> **WHAT YOU SHOULD DO**: The entries below are to be repeated exactly, with the pictures left out.

Page images and extracted text
______

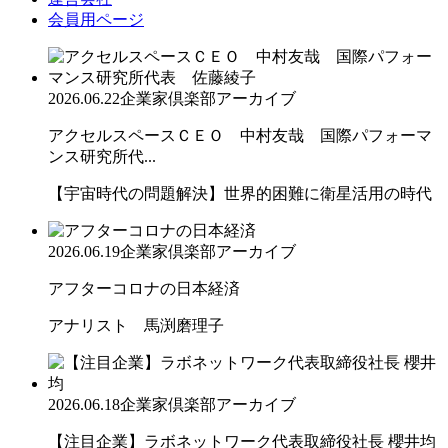
会員用ページ
2026.06.22
企業家倶楽部アーカイブ
アクセルスペースＣＥＯ 中村友哉 国際パフォーマ
ンス研究所代...
【宇宙時代の問題解決】世界的困難に衛星活用の時代
2026.06.19
企業家倶楽部アーカイブ
アフターコロナの日本経済
アナリスト 馬渕磨理子
2026.06.18
企業家倶楽部アーカイブ
【注目企業】ラボネットワーク代表取締役社長 櫻井均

______

> **OUTPUT BELOW**:
会員用ページ
2026.06.22
企業家倶楽部アーカイブ
アクセルスペースＣＥＯ 中村友哉 国際パフォーマ
ンス研究所代...
【宇宙時代の問題解決】世界的困難に衛星活用の時代
2026.06.19
企業家倶楽部アーカイブ
アフターコロナの日本経済
アナリスト 馬渕磨理子
2026.06.18
企業家倶楽部アーカイブ
【注目企業】ラボネットワーク代表取締役社長 櫻井均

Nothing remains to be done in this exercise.